For VO services, as I've said, it could return a UWS job. The pattern is well documented.
Do we have any idea/examples of async non-VO services? I just assume that they return a URL where the data is being staged. The URL is inaccessible until data becomes available. At least this is the pattern that ALMA used to have if I remember correctly. If that's the case, the simplest is to assume that this is what the return should be - a response with a redirect URL that the client needs to check for when the results become available. We'll need to figure out if that's possible to achieve with VO services too. With these services we might want to return more details about the jobs for clients that could make use of that info.
No, if we're talking about a unified method, async=False
returns the parsed table, not a response
object.
The original idea for async
was to enable asynchronous/parallel downloads from normal HTTP web services, not from VO. We only later encountered services that actually had separate query & staging processes, and those were not handled through the async
mechanism. besancon
is one example, iirc.
@keflavich My experience (primarily with MAST, but I've been thinking about the construction while working on the new NEOCC service too) matches with yours in that the async versions have been primarily useful for debugging for modules that don't have a truly asynchronous option.
@andamian:
Yet another occasion when I'm running into the async vs sync question:
Not an easy choice, especially with TAP. sync
operations are those that return fast (2min is probably a good rule of thumb). More than that and the connection might time out. The async mode with that in mind.

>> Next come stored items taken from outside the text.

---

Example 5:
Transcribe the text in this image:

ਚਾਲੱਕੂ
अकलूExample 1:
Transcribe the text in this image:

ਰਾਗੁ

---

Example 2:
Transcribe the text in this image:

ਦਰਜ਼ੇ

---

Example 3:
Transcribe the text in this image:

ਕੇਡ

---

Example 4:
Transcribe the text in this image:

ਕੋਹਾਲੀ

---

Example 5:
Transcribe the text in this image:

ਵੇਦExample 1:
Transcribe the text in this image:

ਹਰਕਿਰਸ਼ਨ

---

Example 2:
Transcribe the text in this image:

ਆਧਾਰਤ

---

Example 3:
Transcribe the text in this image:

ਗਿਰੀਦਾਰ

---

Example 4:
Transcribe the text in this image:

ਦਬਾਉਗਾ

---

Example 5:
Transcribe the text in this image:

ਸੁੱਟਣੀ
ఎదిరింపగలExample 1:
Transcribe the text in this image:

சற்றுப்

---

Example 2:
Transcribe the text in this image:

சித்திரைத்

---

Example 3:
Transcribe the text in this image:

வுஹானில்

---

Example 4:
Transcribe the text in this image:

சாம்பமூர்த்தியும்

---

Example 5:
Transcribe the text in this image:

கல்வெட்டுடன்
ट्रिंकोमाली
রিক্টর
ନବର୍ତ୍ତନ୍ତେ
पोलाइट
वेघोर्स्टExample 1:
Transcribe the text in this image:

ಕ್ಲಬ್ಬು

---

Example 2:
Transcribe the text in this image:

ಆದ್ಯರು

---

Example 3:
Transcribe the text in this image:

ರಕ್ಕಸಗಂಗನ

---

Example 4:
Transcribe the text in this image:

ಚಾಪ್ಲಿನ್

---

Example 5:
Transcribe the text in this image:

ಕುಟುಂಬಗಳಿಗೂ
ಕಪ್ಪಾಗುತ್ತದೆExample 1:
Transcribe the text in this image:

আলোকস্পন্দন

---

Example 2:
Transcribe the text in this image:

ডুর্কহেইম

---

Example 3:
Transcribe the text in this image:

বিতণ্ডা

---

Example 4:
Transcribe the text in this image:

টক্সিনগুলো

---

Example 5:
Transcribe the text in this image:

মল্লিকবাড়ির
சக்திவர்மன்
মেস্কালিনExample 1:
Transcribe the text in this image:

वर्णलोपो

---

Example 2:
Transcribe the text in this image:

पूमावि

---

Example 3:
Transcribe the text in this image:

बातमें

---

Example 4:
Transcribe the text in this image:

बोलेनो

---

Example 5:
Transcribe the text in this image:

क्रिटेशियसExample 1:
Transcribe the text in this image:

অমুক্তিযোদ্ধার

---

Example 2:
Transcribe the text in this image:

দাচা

For TAP, the duration of the query is not deterministic, so async
might be a safer bet. Besides increased the increased complexity of dealing with jobs, there are other drawbacks: the response time (results are only ready when the job completes and data is staged) and possible restrictions on the size of the staged data.
The client can also implement a hybrid mode, where the API is sync, but underneath uses the service async endpoint to start jobs and periodically check their status until they complete. In this mode they do not have to deal with the jobs.
Does this help at all?
OK, gotcha, this helps a lot, thank you. So, based on the archive preference, we may have different defaults whether we default to sync or async (e.g. we may want to do async for irsa). However, I think there is a fundamental agreement that we should move away from duplicating methods (let alone when they are not even real async ones), in favor of a kwarg.
While I was reviewing https://github.com/astropy/astroquery/pull/2597, I run into this quasi-dilemma, but I raise it as a separate question for @keflavich and @andamian, as well as @ceb8.
We have a lot of historical baggage around our API, and I would like to revisit some of it to see whether they still make sense, or we should slowly deprecate them out. At some point we need to switch versioning anyway, so one big breath and breaking API doesn't feel off the table.
So, the question for async and sync jobs: we traditionally have
method_async
andmethod
, auto-generated withasync_to_sync
. But some modules don't follow this, and some modules manually have duplicated methods. So I wonder, now as we move on towards using proper VO tools, and pyvo, whether we want to revisit our API preferences, and would rather go with this kwarg-driven approach? Or the method duplication is better? (And frankly, it's baked into the API too much already that if it's the same, we could just stick with it).I very much interested in the take from Adrian, whether it made any sense to you while redoing e.g.
alma
, or it was something to go along with?